Advocacy groups want FDA, not USDA, to regulate genetically engineered animals

Published on
April 12, 2021

A wide-ranging collection of advocacy groups have sent letters to the U.S. Health and Human Services Department and U.S. Department of Agriculture, urging the leadersof the federal agencies to maintain regulatory authority over genetically engineered food animals within the U.S. Food and Drug Administration.

The push for FDA control is in response to a Trump administration proposal that sought to withdraw most of the FDA’s regulatory authority over genetically engineered animals, including fish, and transfer that authority to USDA’s Animal and Plant Health Inspection Service.

“Despite concerns that FDA still needs to develop final regulations on genetically engineered animals, FDA possesses the scientific and administrative capacities to regulate these animals better than USDA,” Center for Food Safety Policy Director Jaydee Hanson said. “President Biden has said that his administration will be science-based. Leaving genetically engineered animal regulation to the FDA is the science-based approach here.”

The administrative action took the form of a memorandum of understanding between the USDA and FDA that broke down a new approach to GE animals – namely that the USDA would develop a new program for the pre-market evaluation of "agricultural amenable species developed using genetic engineering" with FDA consultation. The FDA would continue to regulate dairy products, table and shell eggs, certain meat products, and animal feed derived from genetically engineered species.

The memorandum of understanding was signed and posted on the USDA’s Animal and Plant Health Inspection Service, but not on any FDA website.

On 11 January, then-FDA Commissioner Stephen Hahn told Health and Human Services Department leadership that he refused to sign the MoU, according to Politico, “amid concerns about its legality and the potential health repercussions of relaxing oversight of certain genetically altered products.”

According to the Center for Food Safety, the groups behind the letters shared Hahn’s concerns and are urging current U.S. Health and Human Services Secretary Xavier Becerra to ask U.S. Agriculture Secretary Tom Vilsack to instruct USDA officials to remove the MoU from the APHIS website, since it is not in effect. The groups are also urging Becerra to order the HHS Office of the General Counsel to evaluate the legality of the MoU in the context of FDA’s statutory authorities and scientific capacity to regulate and conduct pre-market and post-market risk assessment of genetically engineered animals and fish.

Currently, only one commercial entity is pursuing the sale of genetically modified seafood - Maynard, Massachusetts, U.S.A.-based AquaBounty Technologies, which is nearing the first commercial harvest and sale of its genetically engineered AquAdvantage salmon.


“Genetically engineered animals are a significant new threat to our food system. With the GMO salmon company AquaBounty looking for buyers, the FDA must urgently strengthen its regulations to fully evaluate GMO animals for public health and environmental safety,” Friends of the Earth Program Manager Dana Perls said. “Handing authority over to the USDA will dilute the already-weak GMO animal regulations and exacerbate harm to farmers and the environment.”

Institute for Agriculture and Trade Policy analyst Steve Suppan said the shifting of responsibility could erode the reputation of U.S. exports.

“If importing country authorities believe that USDA has usurped FDA authority over genetically engineered animals, the reputation and sales of U.S. agricultural exporters will likely suffer,” he said.

Public debates between regulatory bodies is something no company wants on the brink of a major product release, but AquaBounty executives said they are unphased by efforts to shift regulatory responsibility one way or another.

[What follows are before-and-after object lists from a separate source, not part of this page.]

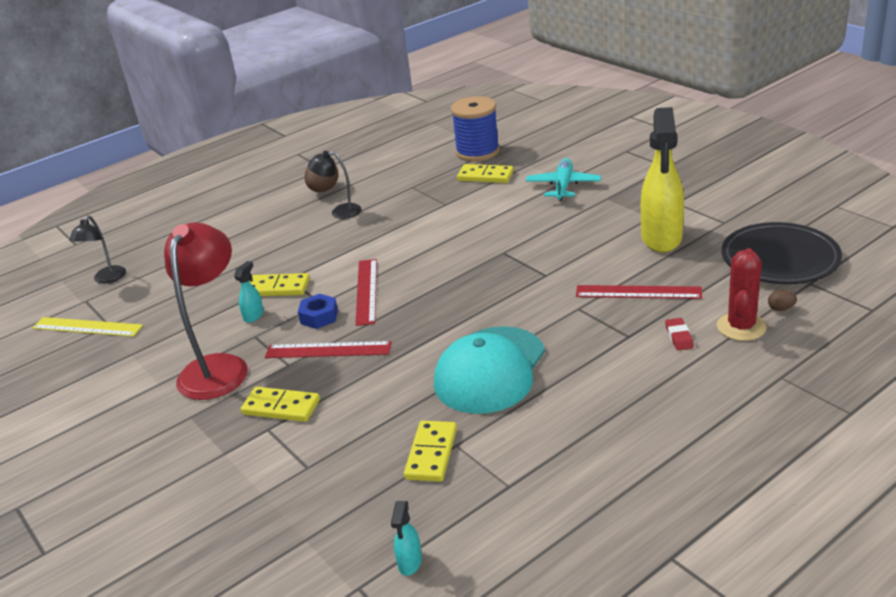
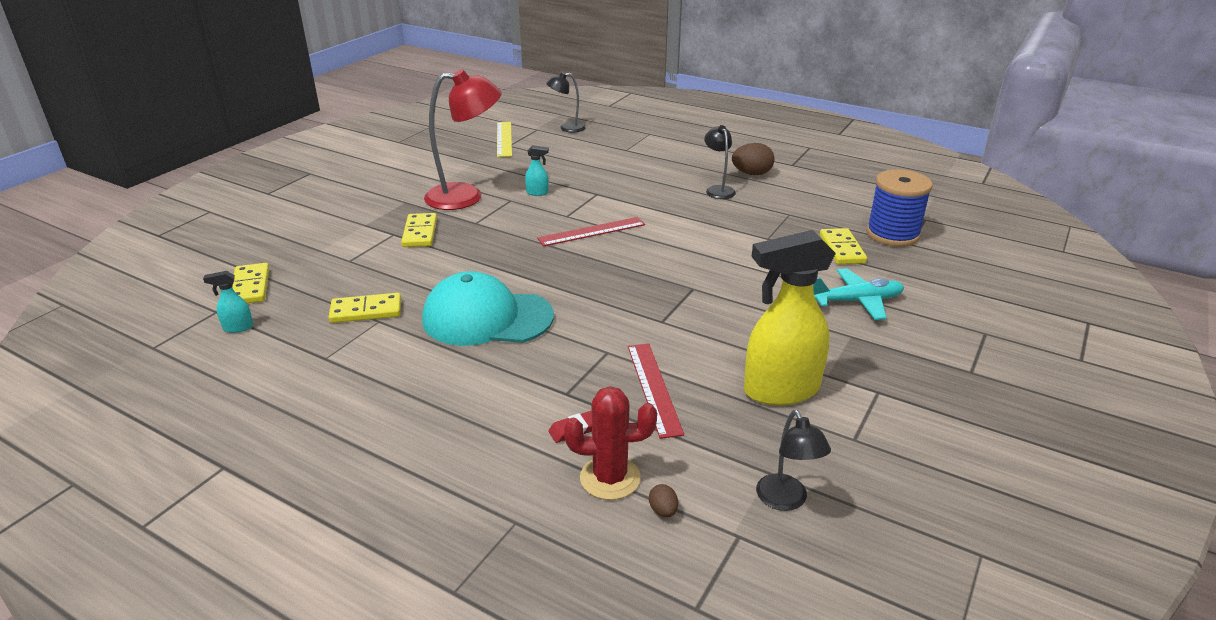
camera: 65 degrees right, 0 degrees up
yellow domino [249,273,310,296] -> yellow domino moved to [232,263,269,304]
red ruler [265,341,392,358] -> none
blue nut [298,294,338,329] -> none
black plate [722,222,842,284] -> black lamp [756,410,831,511]

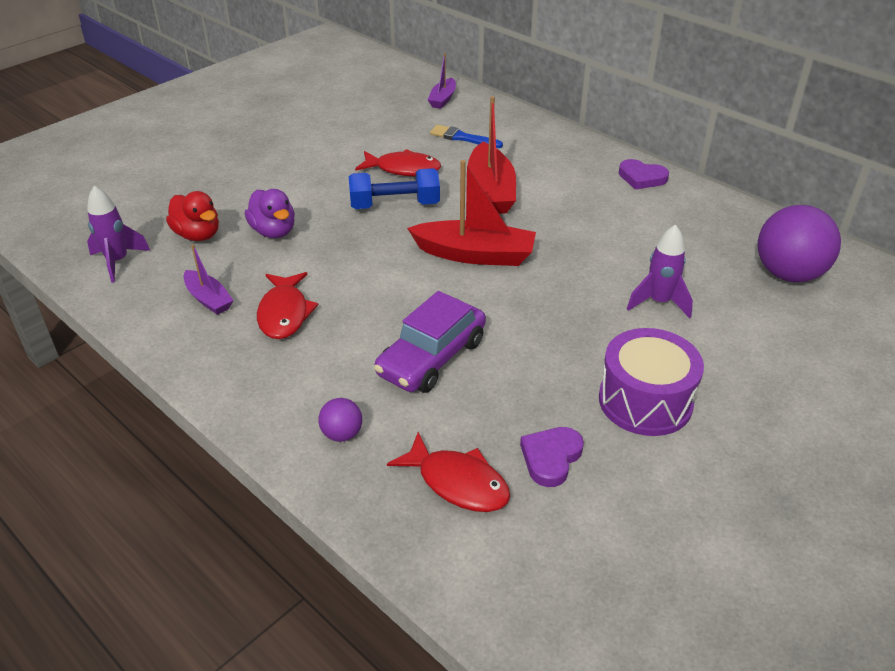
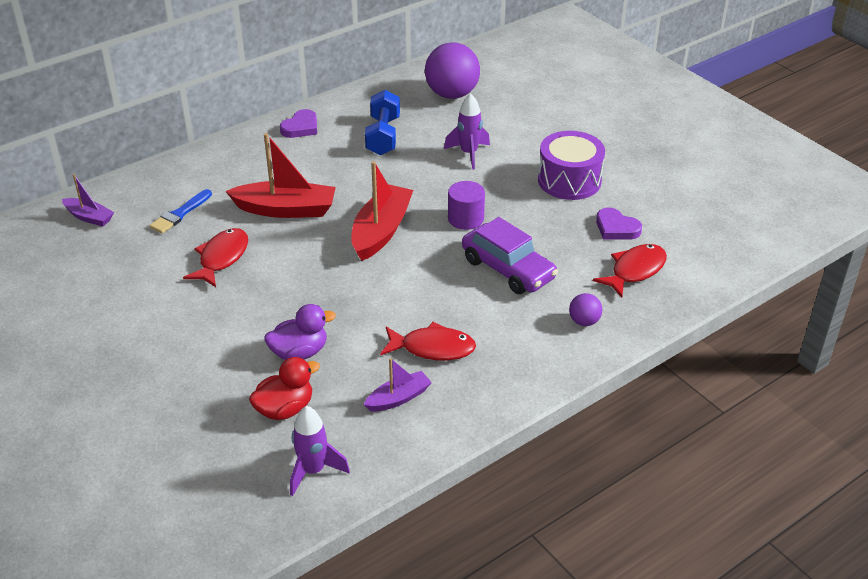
camera: 80 degrees left, 0 degrees up
blue dumbbell [349,168,440,209] -> blue dumbbell moved to [365,90,400,155]
none -> purple cylinder [448,181,485,230]

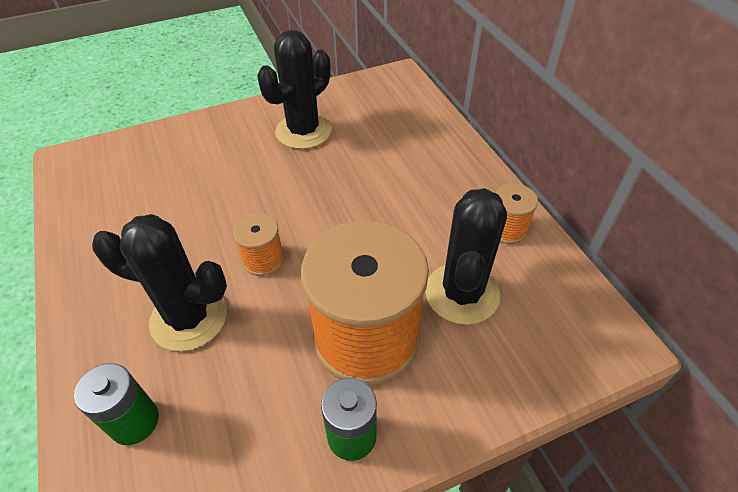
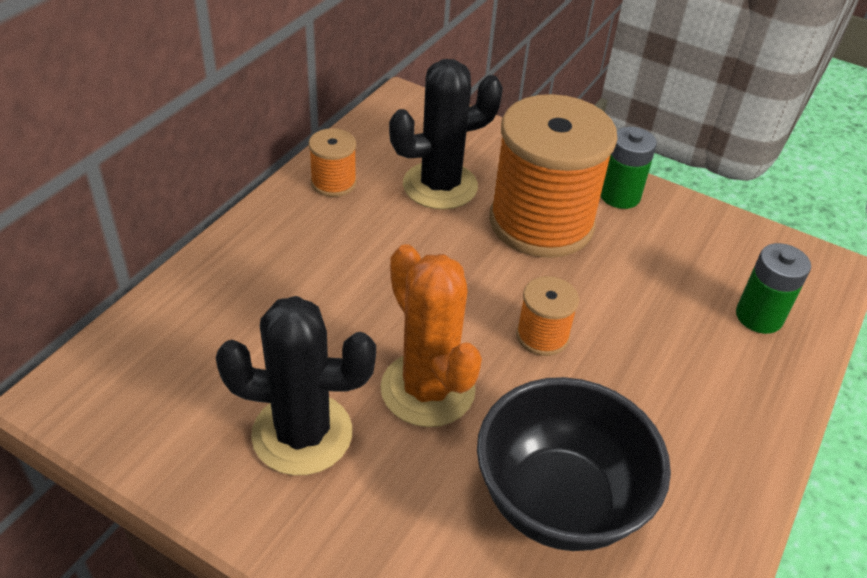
camera: 130 degrees left, 5 degrees down
black cactus [92,214,227,351] -> none
none -> orange cactus [380,244,482,427]
none -> black bowl [477,377,671,551]

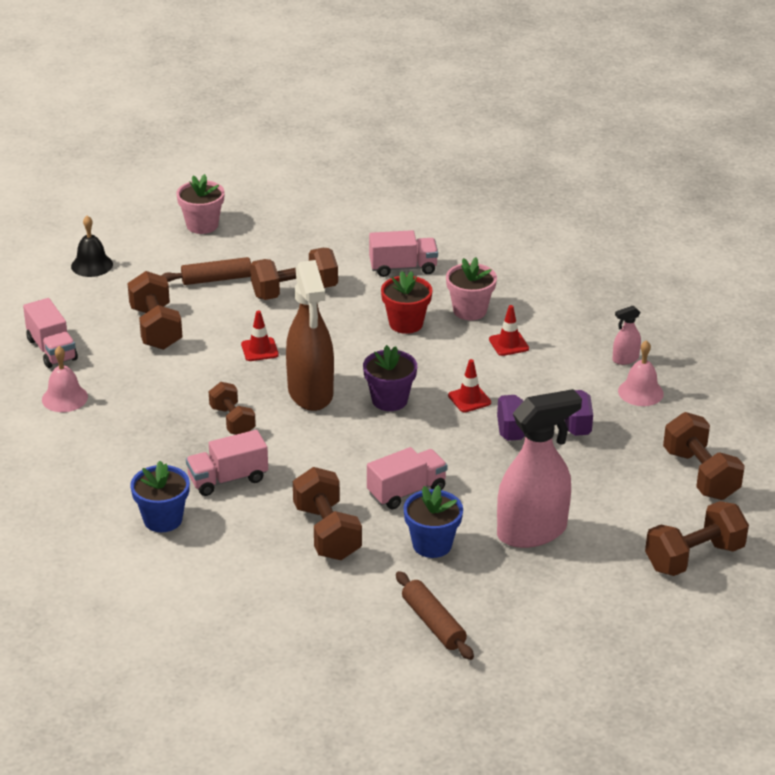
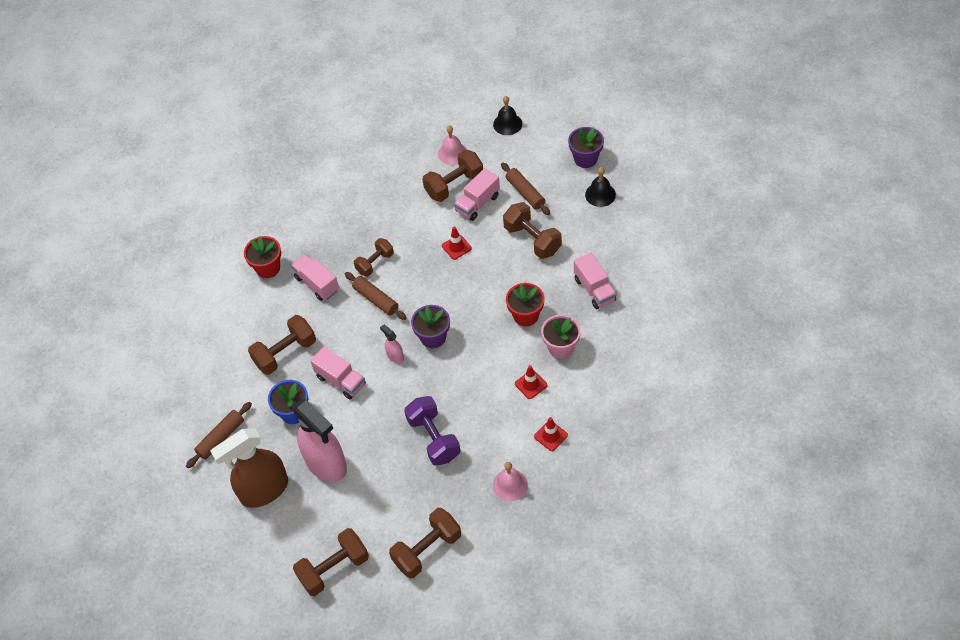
camera: 75 degrees right, 20 degrees up
pink truck [23,298,78,368] -> pink truck moved to [454,168,500,221]
pink bell [42,346,88,412] -> pink bell moved to [438,126,467,165]
blue flower pot [131,461,190,532] -> red flower pot [244,236,281,278]
pink flower pot [177,174,224,234] -> purple flower pot [568,127,604,168]
brown spray bottle [286,260,334,411] -> brown spray bottle moved to [210,428,288,508]
red traffic cone [448,359,491,412] -> red traffic cone moved to [534,417,568,451]
pink spray bottle [613,306,641,365] -> pink spray bottle moved to [380,324,404,363]
brown dumbbell [645,501,749,576] -> brown dumbbell turned 75 degrees counterclockwise [293,528,369,596]
none -> brown rolling pin [345,272,407,320]
none -> black bell [585,167,616,207]

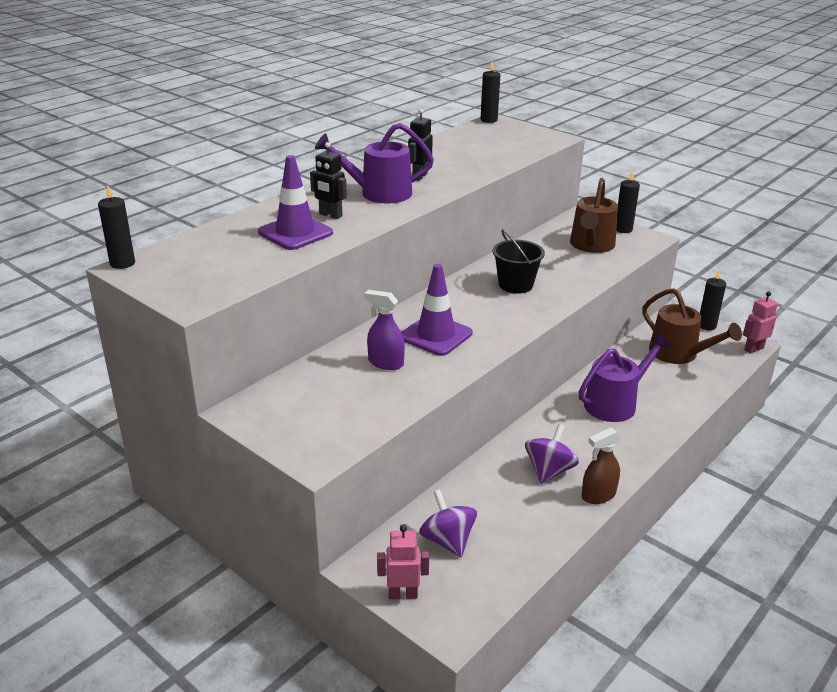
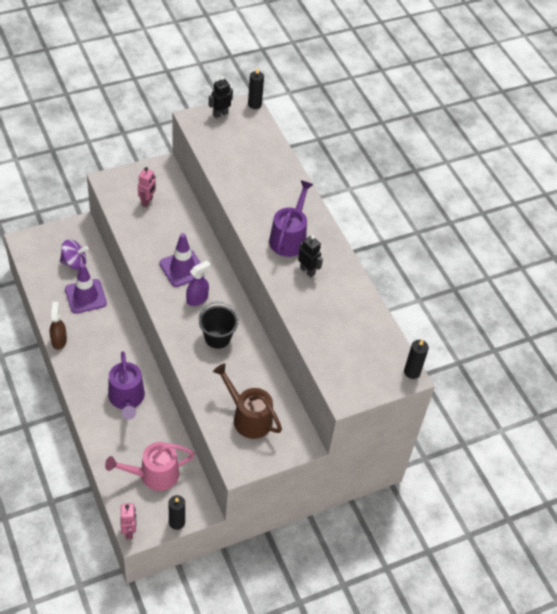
camera: 110 degrees right, 20 degrees up
purple traffic cone [258,155,333,250] -> purple traffic cone moved to [65,263,107,314]
black robot [310,142,347,219] -> black robot moved to [209,77,233,118]
purple spray bottle [364,290,405,370] -> purple spray bottle moved to [186,261,210,306]
pink robot [377,525,429,599] -> pink robot moved to [138,167,156,207]
purple spinning top [525,424,579,484] -> none
black candle [616,171,640,233] -> none
brown watering can [642,288,742,364] -> pink watering can [105,442,195,491]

“As the company that produced the first bioengineered animal approved for food use, we worked closely with FDA throughout the almost 20-year review process for our salmon, as FDA is the federal agency currently charged with primary oversight over most seafood and foods developed using bioengineering. After a comprehensive review, FDA determined that our salmon met the agency’s rigorous statutory requirements for safety and effectiveness,” AquaBouty CEO and President Sylvia Wulf told SeafoodSource. “Regardless of which agency is charged with oversight moving forward, FDA regulates the majority of seafood under its longstanding statutory authority, so our salmon will remain under its purview, as noted in the recent proposals.”

Wulf said AquaBounty supports efforts to make sure the regulatory process is rigorous.  

“We strongly support a thorough, predictable, and science-based regulatory framework and believe both USDA and FDA are capable of establishing an improved approach to oversight,” she said. “And we are encouraged by this renewed interest in ensuring that the regulatory system provides rigorous oversight while also fostering innovation that will safely diversify and strengthen the global food supply. “

The thirteen groups that signed the letters are Center for Food Safety, A Greener World, American Anti-Vivisection Society, Animal Legal Defense Fund, Animal Welfare Institute, Food and Water Watch, Food Animal Concerns Trust, Friends of the Earth, Institute for Agriculture and Trade Policy, International Center for Technology Assessment, National Family Farm Coalition, Northwest Atlantic Marine Alliance, and World Animal Protection.